▶ [Problem details]: Render the items, from the first line through the line containing "result: 10.02" inclusive, as a JSON list of strings with one string per line and blank lines omitted. Leave the pictures out of the answer.

╭─ Source data

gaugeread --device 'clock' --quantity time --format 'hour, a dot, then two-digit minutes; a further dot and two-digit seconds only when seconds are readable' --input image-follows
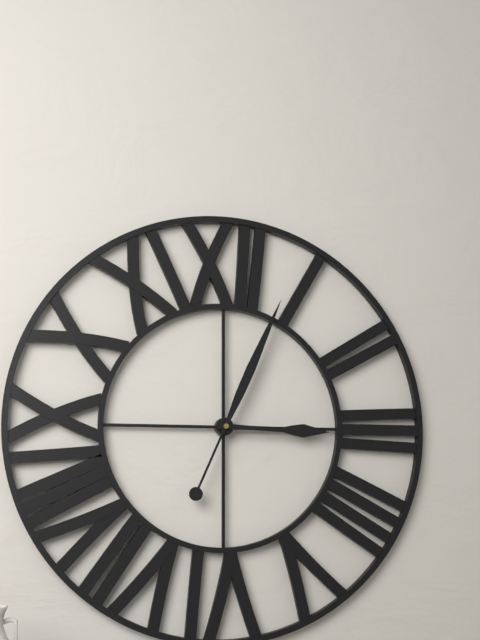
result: 3.04
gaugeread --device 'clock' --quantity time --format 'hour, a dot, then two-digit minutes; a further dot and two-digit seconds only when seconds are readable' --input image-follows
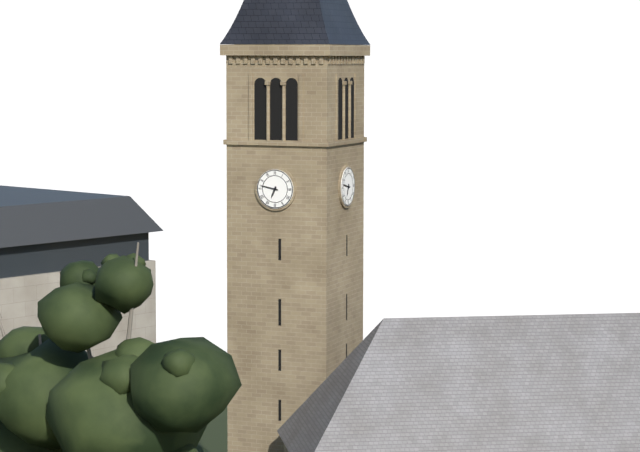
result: 6.47
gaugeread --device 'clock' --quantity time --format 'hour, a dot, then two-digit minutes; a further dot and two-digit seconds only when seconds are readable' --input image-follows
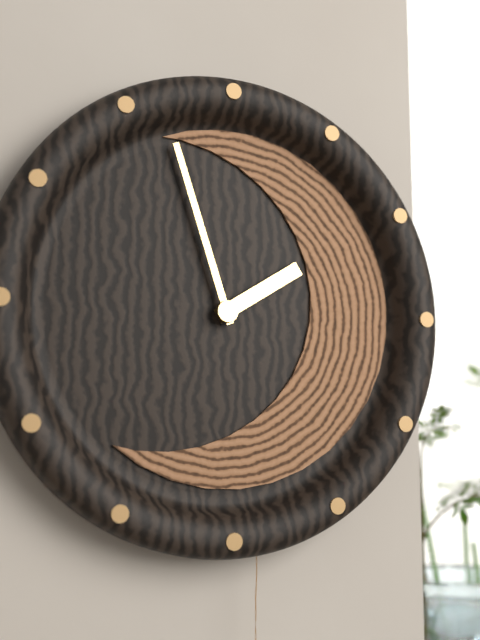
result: 1.57
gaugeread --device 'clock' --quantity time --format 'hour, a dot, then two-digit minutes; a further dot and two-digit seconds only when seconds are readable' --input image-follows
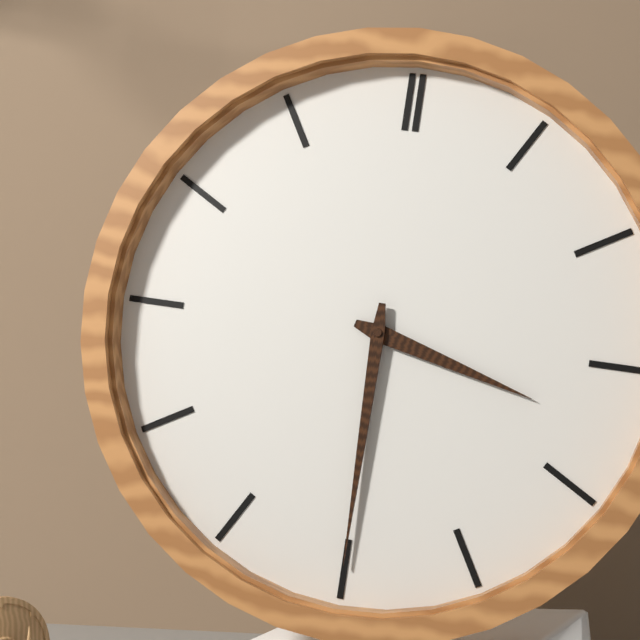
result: 3.30
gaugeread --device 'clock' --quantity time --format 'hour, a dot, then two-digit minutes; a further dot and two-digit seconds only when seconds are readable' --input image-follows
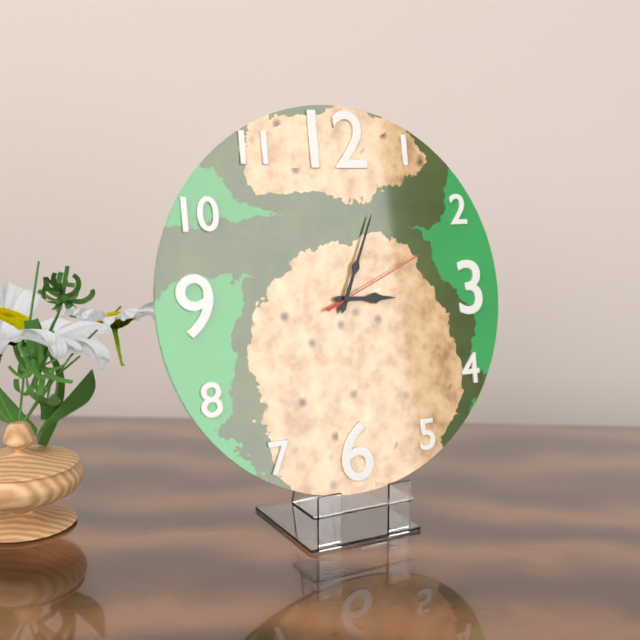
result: 3.04.11
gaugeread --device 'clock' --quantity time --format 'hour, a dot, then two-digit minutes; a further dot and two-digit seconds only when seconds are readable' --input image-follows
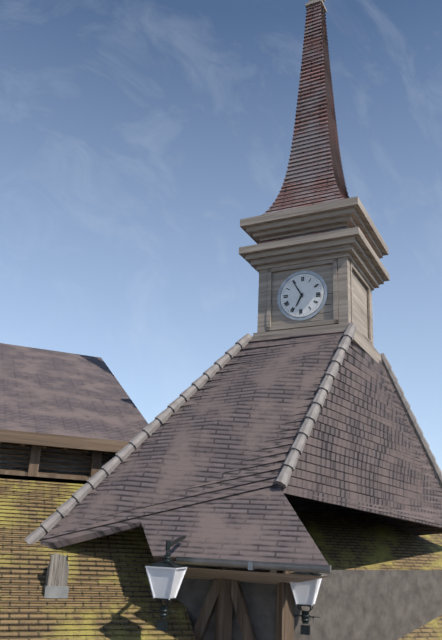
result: 6.55
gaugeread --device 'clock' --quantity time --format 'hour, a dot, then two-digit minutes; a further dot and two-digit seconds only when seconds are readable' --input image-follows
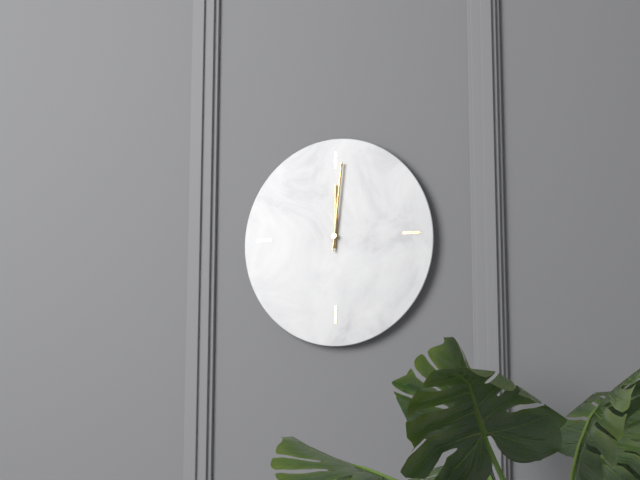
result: 12.01
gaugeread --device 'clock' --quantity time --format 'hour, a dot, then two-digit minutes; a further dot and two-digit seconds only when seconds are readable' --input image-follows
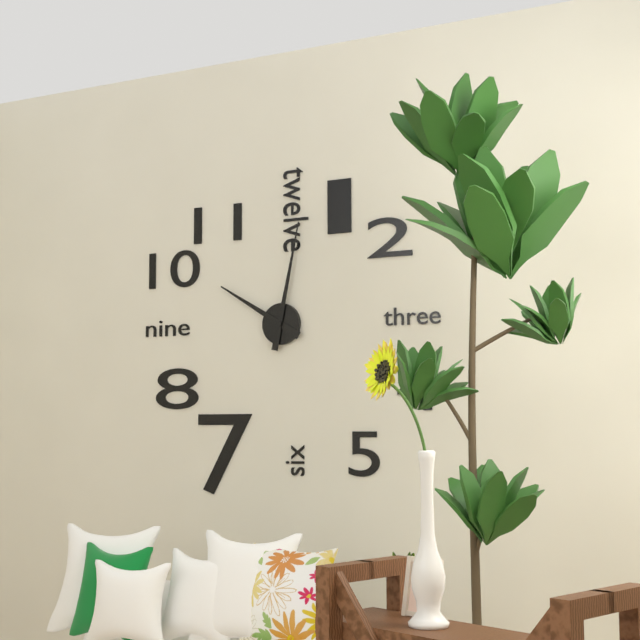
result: 10.02
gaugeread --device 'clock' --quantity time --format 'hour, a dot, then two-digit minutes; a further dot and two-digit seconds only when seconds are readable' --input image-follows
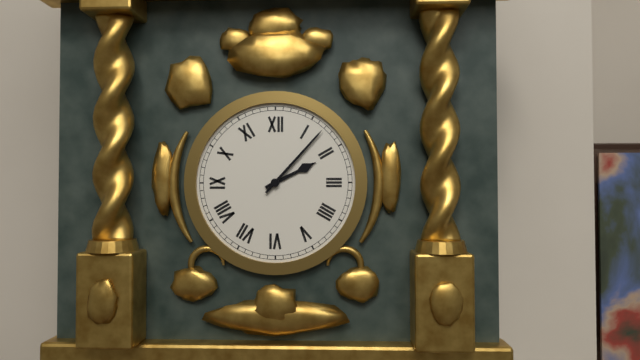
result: 2.07
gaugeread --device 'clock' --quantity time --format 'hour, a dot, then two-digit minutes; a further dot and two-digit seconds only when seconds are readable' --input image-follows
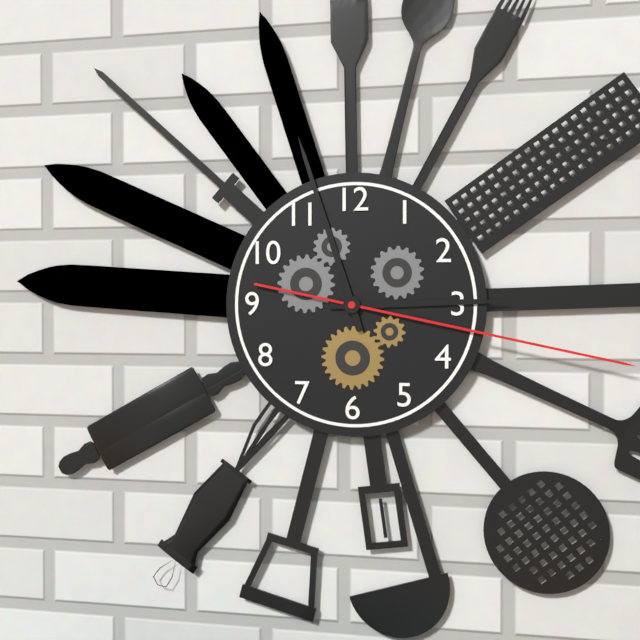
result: 2.57.17
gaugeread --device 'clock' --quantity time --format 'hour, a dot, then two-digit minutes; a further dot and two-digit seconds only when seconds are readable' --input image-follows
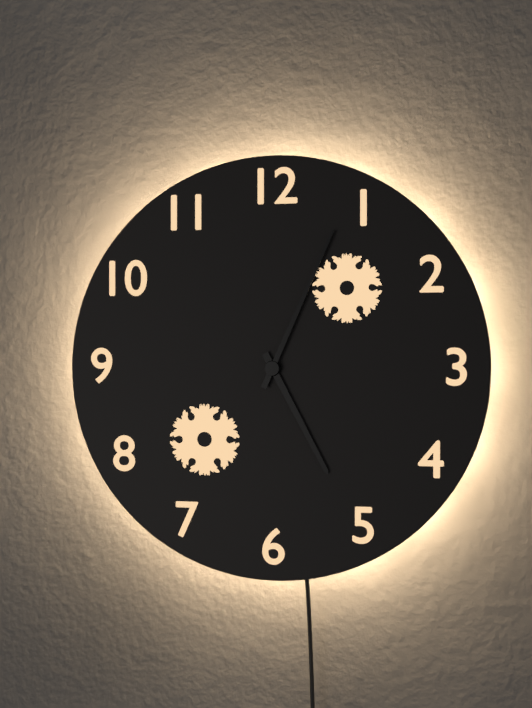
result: 5.04
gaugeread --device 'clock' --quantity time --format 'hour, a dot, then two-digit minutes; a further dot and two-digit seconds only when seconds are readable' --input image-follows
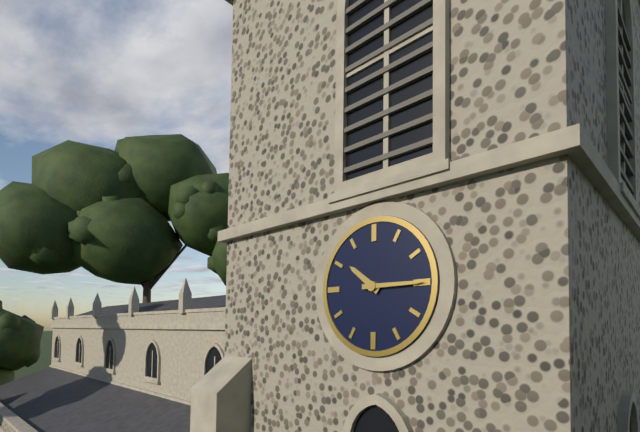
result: 10.15
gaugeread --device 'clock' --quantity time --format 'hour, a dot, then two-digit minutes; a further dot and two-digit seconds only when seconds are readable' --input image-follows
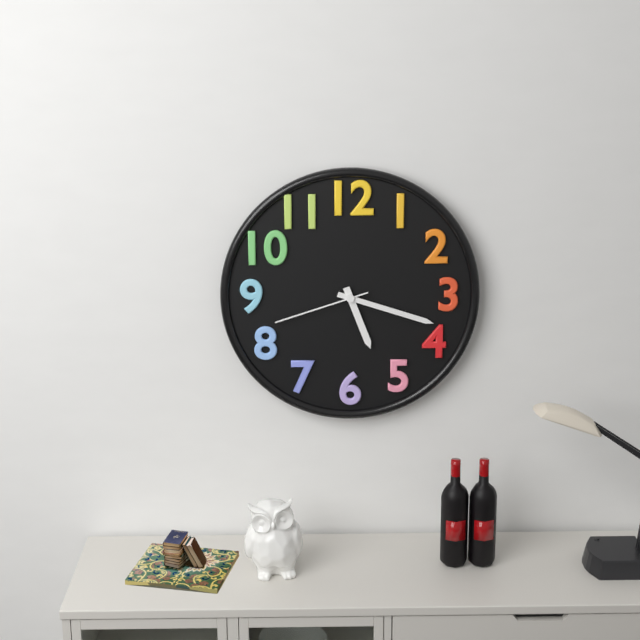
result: 5.18.42
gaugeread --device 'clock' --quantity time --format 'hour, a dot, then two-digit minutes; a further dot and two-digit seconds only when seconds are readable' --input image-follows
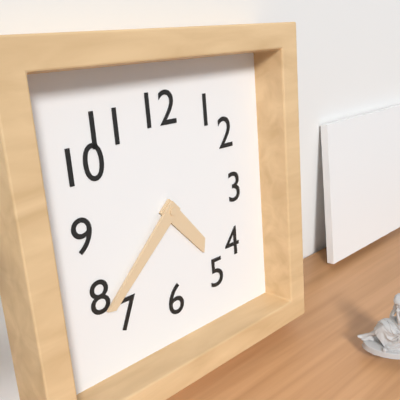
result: 4.38
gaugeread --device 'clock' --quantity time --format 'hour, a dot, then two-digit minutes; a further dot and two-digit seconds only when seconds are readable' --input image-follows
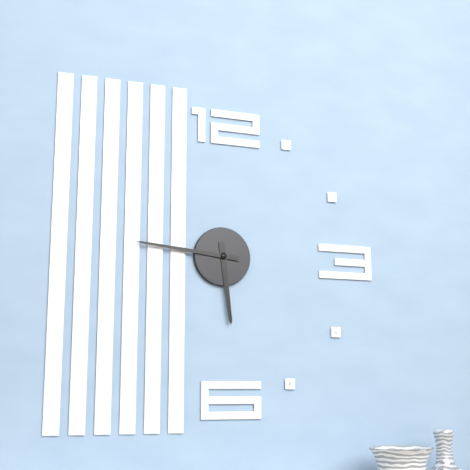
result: 5.46
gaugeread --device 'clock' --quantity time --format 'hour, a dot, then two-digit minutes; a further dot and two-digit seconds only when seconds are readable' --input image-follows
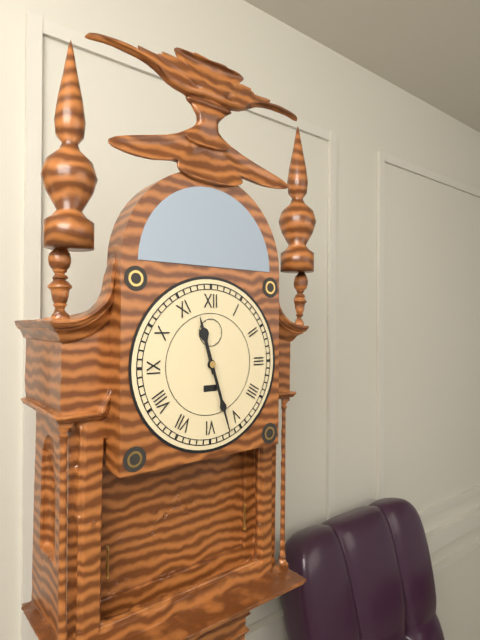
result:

╰─

▶ [Response to this task]:
[
  "gaugeread --device 'clock' --quantity time --format 'hour, a dot, then two-digit minutes; a further dot and two-digit seconds only when seconds are readable' --input image-follows",
  "result: 3.04",
  "gaugeread --device 'clock' --quantity time --format 'hour, a dot, then two-digit minutes; a further dot and two-digit seconds only when seconds are readable' --input image-follows",
  "result: 6.47",
  "gaugeread --device 'clock' --quantity time --format 'hour, a dot, then two-digit minutes; a further dot and two-digit seconds only when seconds are readable' --input image-follows",
  "result: 1.57",
  "gaugeread --device 'clock' --quantity time --format 'hour, a dot, then two-digit minutes; a further dot and two-digit seconds only when seconds are readable' --input image-follows",
  "result: 3.30",
  "gaugeread --device 'clock' --quantity time --format 'hour, a dot, then two-digit minutes; a further dot and two-digit seconds only when seconds are readable' --input image-follows",
  "result: 3.04.11",
  "gaugeread --device 'clock' --quantity time --format 'hour, a dot, then two-digit minutes; a further dot and two-digit seconds only when seconds are readable' --input image-follows",
  "result: 6.55",
  "gaugeread --device 'clock' --quantity time --format 'hour, a dot, then two-digit minutes; a further dot and two-digit seconds only when seconds are readable' --input image-follows",
  "result: 12.01",
  "gaugeread --device 'clock' --quantity time --format 'hour, a dot, then two-digit minutes; a further dot and two-digit seconds only when seconds are readable' --input image-follows",
  "result: 10.02"
]